“My training has been going well so far, my longest runs have been around 18-20 miles. I feel mentally ready, I’m more excited than nervous. People have been really supportive and having people follow my journey is giving me the extra push I need. I am looking forward to the run and to be able to say I ran the London Marathon – but I also want to be able to make a difference.”
It has been a lifelong goal for Craig to run the London Marathon, so when the opportunity came up to run the world-famous race while raising money for FitzRoy, he jumped at the chance.
We spoke to Craig about why he decided to take part in the London Marathon and what he hopes the money he raises will achieve.
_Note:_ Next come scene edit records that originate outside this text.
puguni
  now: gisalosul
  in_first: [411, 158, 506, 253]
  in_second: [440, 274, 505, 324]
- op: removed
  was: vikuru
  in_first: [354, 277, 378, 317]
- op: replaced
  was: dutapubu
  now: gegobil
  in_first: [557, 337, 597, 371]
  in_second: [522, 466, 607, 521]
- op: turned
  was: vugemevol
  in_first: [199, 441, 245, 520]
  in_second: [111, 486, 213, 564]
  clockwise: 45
He said: “I haven’t done a lot of races but I got into running about nine years ago when I was an amateur boxer. I used to compete in events and running helped me to keep up that level of fitness.
“I like keeping fit in a variety of ways, so I have run a half marathon but I’ve also taken part in a 100 mile bike ride. Those were challenging but I think my biggest challenge is yet to come with the London Marathon!
“I have entered the London Marathon ballot for about eight years, but it’s such a lottery and I have never been successful. When the opportunity came up to tick off a lifelong goal of running the London Marathon and raising money for a good cause at the same time, I jumped at the chance.
“I’m hoping to raise £2,000 for FitzRoy and have been getting people to donate with a guess of what my time will be. The work FitzRoy does is just incredible, this year more than ever we should be supporting our key workers.
They have faced some of the most difficult challenges and they really are heroes. It felt important to me to give something back, and it also gives me that extra motivation on the more difficult days.